- [Aim of the task] Format each line of the items below as a row in a Markdown table with the columns "No." and "Line," numbering the rows in order and skipping blank lines. Leave the pictures out of the table.
begin Source data
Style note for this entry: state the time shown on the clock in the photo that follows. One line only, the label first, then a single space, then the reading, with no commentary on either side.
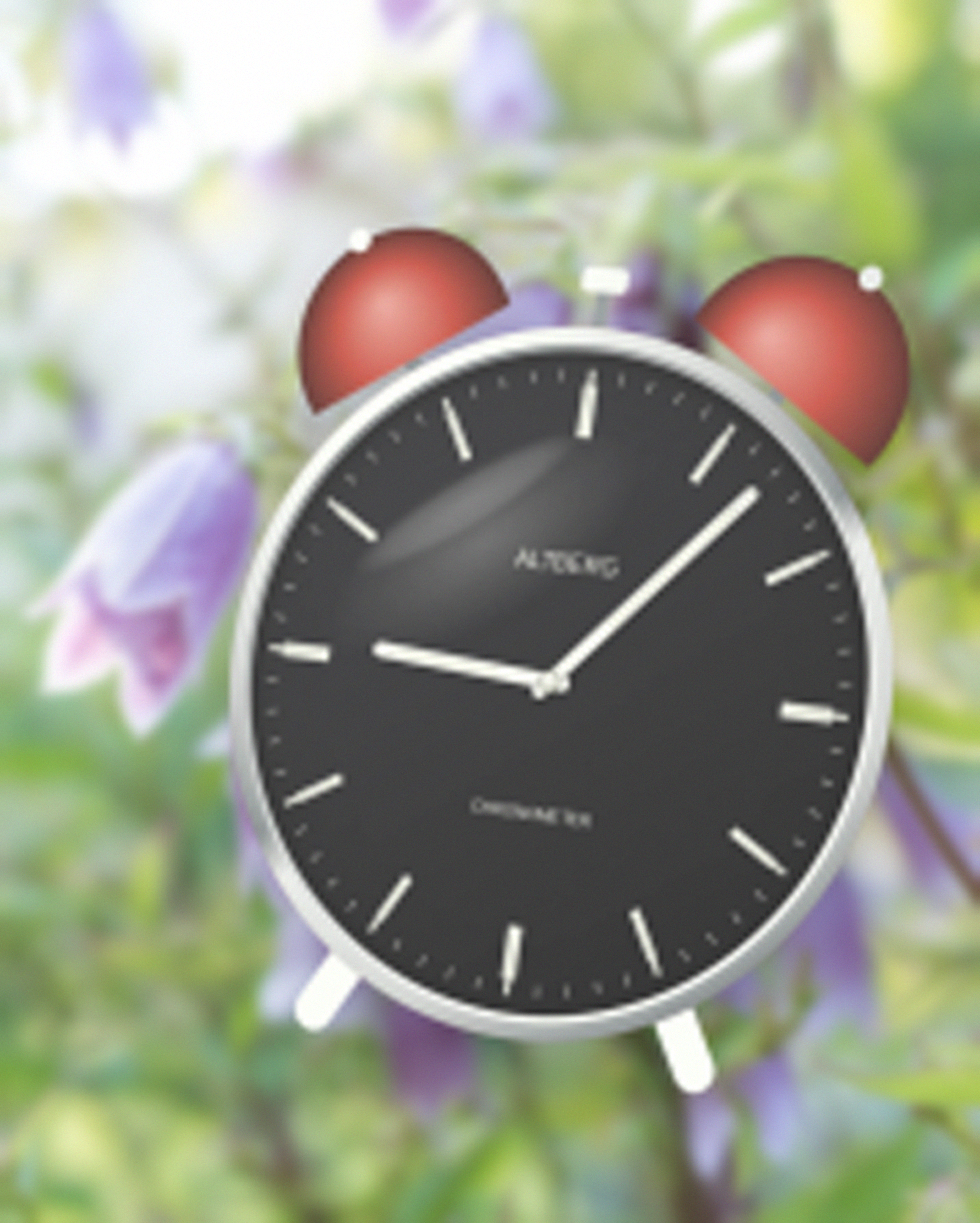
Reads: 9:07
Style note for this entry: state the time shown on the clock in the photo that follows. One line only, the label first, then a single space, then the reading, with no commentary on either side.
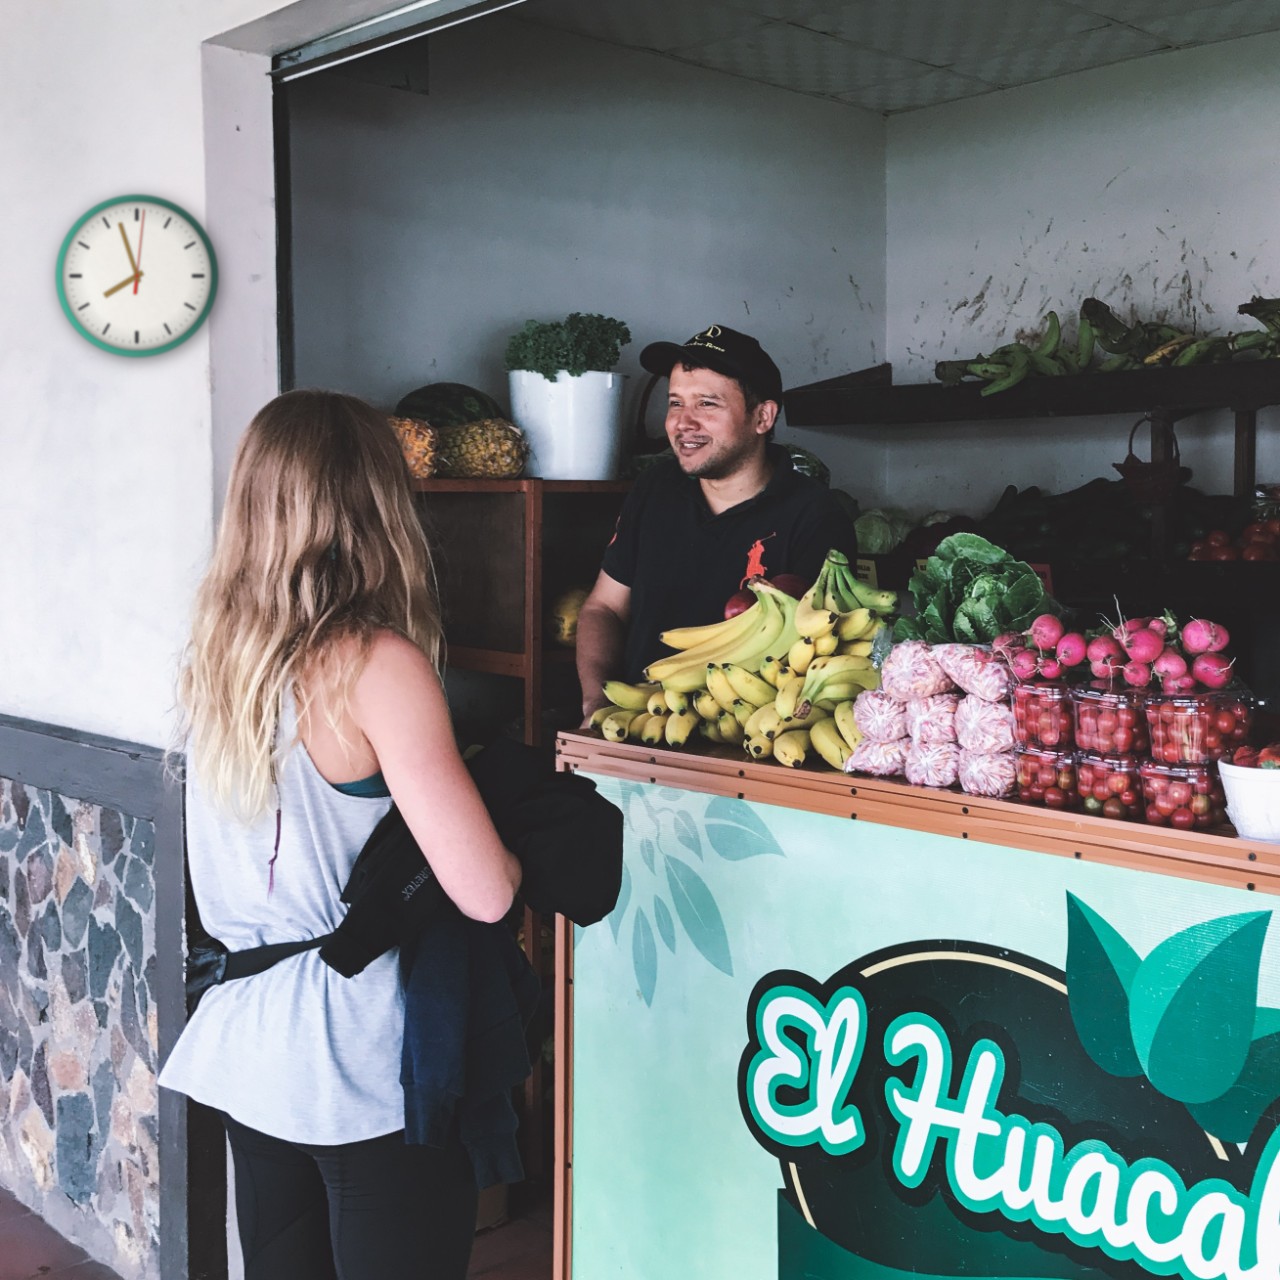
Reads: 7:57:01
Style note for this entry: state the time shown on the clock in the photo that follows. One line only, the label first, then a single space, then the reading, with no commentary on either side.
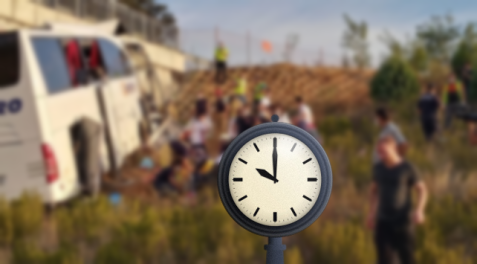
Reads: 10:00
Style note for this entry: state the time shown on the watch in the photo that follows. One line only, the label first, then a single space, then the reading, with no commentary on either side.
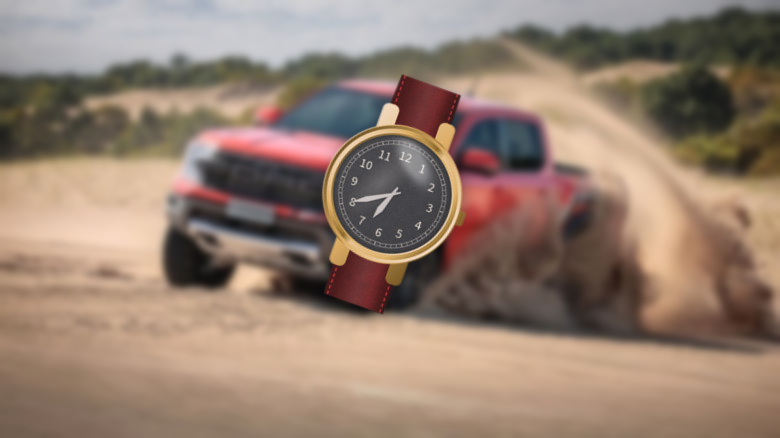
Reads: 6:40
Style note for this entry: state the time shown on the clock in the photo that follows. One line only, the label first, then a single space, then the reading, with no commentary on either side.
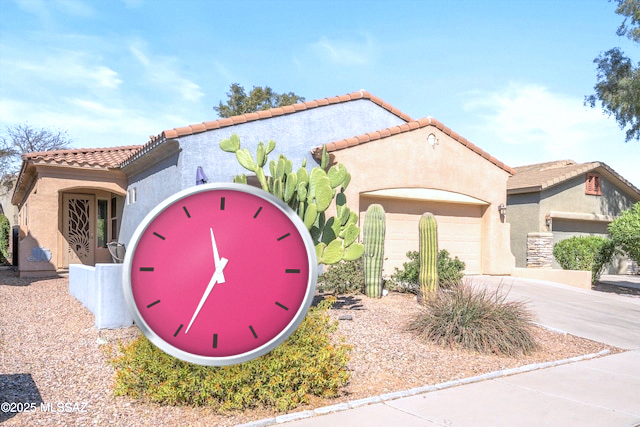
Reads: 11:34
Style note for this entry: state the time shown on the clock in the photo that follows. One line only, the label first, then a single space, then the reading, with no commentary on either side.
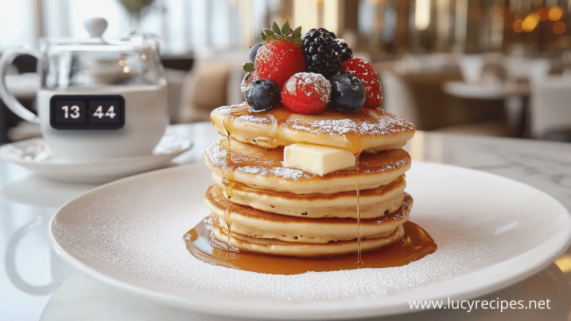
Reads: 13:44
end Source data
- [Final result]
| No. | Line |
|---|---|
| 1 | Style note for this entry: state the time shown on the clock in the photo that follows. One line only, the label first, then a single space, then the reading, with no commentary on either side. |
| 2 | Reads: 9:07 |
| 3 | Style note for this entry: state the time shown on the clock in the photo that follows. One line only, the label first, then a single space, then the reading, with no commentary on either side. |
| 4 | Reads: 7:57:01 |
| 5 | Style note for this entry: state the time shown on the clock in the photo that follows. One line only, the label first, then a single space, then the reading, with no commentary on either side. |
| 6 | Reads: 10:00 |
| 7 | Style note for this entry: state the time shown on the watch in the photo that follows. One line only, the label first, then a single space, then the reading, with no commentary on either side. |
| 8 | Reads: 6:40 |
| 9 | Style note for this entry: state the time shown on the clock in the photo that follows. One line only, the label first, then a single space, then the reading, with no commentary on either side. |
| 10 | Reads: 11:34 |
| 11 | Style note for this entry: state the time shown on the clock in the photo that follows. One line only, the label first, then a single space, then the reading, with no commentary on either side. |
| 12 | Reads: 13:44 |